Hay libros que he empezado y nunca terminé. Algunos se quedaron con un separador a mitad de camino, otros se cerraron en un punto exacto donde, sin planearlo, sentí que ya había leído suficiente. También tengo libretas llenas de frases sueltas, pensamientos inconclusos que un día quise desarrollar y que ahora son huellas de algo que no llegó a completarse. Las películas, los proyectos, los mensajes que dejamos sin responder. ¿Qué pasa con todo lo que no terminamos? ¿Se pierde? ¿Nos espera en algún lugar? ¿O simplemente se transforma en parte de nosotros, aunque nunca lo hayamos llevado hasta el final?

Me gusta pensar que hay un valor en lo inacabado. Que no todo tiene que llegar a un cierre para haber valido la pena. Tal vez hay libros que no necesitamos terminar porque la parte que nos tocaba leer ya nos enseñó lo que tenía que enseñarnos. Tal vez hay conversaciones que no cerramos porque, sin saberlo, ya estaban completas. Vivimos en una cultura que glorifica la productividad, la idea de que todo lo que empezamos debe ser terminado. Nos dicen que hay que completar lo que se empieza, que no se puede dejar algo a medias porque es señal de debilidad, de falta de compromiso o de constancia. Pero, ¿y si lo importante no es llegar hasta el final, sino vivirlo mientras sucede?

A veces me pregunto cuántas cosas terminamos por obligación, simplemente porque nos hemos dicho que hay que hacerlo. Un libro que ya no nos dice nada, una serie que dejó de emocionarnos, un proyecto que ya no nos ilusiona. ¿Qué es realmente «terminar» algo? ¿Cerrar una historia, poner un punto final, tachar una tarea de la lista? ¿O es sentir que ya hemos vivido lo suficiente de eso para seguir adelante?

Lo inacabado no siempre es un fracaso. A veces es una puerta que se queda entreabierta, un espacio donde todavía pueden entrar nuevas posibilidades. Hay conversaciones que nunca cerramos, pero que siguen resonando en nuestra memoria. Hay lugares a los que no volvimos, pero que siguen habitándonos de alguna forma. Hay promesas que nunca cumplimos, pero que, en su propia manera, también nos enseñaron algo. Quizás, en lugar de ver lo inacabado como un peso, deberíamos verlo como un espacio de libertad.

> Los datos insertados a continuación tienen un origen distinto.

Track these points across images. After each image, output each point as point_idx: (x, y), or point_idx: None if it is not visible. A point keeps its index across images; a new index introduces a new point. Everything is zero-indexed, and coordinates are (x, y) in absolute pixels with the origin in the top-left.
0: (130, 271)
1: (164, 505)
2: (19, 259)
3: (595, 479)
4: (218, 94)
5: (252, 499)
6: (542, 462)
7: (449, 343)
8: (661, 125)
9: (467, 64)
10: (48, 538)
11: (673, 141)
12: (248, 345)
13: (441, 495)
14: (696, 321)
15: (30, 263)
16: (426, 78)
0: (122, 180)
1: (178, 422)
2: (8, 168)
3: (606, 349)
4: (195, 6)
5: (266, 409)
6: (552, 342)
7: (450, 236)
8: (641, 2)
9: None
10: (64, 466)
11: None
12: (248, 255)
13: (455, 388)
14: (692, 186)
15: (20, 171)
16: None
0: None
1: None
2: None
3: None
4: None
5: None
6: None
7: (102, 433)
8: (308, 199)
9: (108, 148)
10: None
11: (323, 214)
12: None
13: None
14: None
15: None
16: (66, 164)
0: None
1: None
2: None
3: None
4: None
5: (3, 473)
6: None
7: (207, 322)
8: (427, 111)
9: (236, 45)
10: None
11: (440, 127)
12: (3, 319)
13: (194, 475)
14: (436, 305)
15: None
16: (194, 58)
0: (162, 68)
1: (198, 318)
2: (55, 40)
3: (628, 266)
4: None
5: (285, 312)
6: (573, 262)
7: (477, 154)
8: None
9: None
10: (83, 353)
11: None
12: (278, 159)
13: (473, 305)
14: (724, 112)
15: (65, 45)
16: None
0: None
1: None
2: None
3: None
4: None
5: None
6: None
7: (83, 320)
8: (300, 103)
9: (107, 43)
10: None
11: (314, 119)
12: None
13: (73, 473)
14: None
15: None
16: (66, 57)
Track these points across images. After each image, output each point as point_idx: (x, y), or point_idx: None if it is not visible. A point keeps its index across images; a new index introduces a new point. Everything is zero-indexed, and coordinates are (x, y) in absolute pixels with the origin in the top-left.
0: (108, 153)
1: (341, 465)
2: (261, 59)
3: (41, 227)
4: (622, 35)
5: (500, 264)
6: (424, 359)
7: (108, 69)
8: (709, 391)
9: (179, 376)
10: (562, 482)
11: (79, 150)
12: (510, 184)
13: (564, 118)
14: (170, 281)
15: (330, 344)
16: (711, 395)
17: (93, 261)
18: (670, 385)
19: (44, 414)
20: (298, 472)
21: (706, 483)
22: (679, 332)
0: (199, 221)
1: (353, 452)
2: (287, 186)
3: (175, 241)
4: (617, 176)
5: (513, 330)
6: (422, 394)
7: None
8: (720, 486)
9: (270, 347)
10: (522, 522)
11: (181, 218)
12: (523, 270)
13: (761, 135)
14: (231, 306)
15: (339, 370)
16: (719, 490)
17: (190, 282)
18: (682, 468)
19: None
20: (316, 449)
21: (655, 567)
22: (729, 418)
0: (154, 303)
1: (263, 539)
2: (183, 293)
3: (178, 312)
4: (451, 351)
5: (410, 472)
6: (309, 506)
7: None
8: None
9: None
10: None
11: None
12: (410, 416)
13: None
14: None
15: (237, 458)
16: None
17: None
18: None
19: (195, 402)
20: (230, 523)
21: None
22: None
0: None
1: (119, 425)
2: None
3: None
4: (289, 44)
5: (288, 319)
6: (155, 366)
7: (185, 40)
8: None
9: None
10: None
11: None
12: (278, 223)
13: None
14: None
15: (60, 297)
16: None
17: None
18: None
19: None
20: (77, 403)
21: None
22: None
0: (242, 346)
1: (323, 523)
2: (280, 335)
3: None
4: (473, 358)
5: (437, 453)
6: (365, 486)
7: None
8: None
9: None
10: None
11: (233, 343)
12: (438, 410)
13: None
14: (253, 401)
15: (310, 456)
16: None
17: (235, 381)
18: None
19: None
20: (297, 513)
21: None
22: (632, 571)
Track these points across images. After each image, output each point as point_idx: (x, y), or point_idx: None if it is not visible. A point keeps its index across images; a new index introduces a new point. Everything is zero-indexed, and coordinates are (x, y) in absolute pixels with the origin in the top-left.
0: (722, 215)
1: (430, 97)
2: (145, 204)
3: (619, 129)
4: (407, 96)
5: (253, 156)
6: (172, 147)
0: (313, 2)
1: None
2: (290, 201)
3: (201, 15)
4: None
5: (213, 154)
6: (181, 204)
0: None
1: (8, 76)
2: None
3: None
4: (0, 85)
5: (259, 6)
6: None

Porque no todo necesita ser concluido para haber sido importante.

Aprender a no terminar las cosas también es aprender a soltar. A aceptar que hay historias que no necesitan una conclusión para haber sido reales. Que hay vínculos que no se rompen, sino que simplemente dejan de estar en el mismo lugar. Que hay momentos que no se cierran, pero que siguen vivos en el recuerdo. Y sobre todo, que hay cosas que no terminamos porque, en el fondo, ya nos han dado todo lo que necesitábamos de ellas.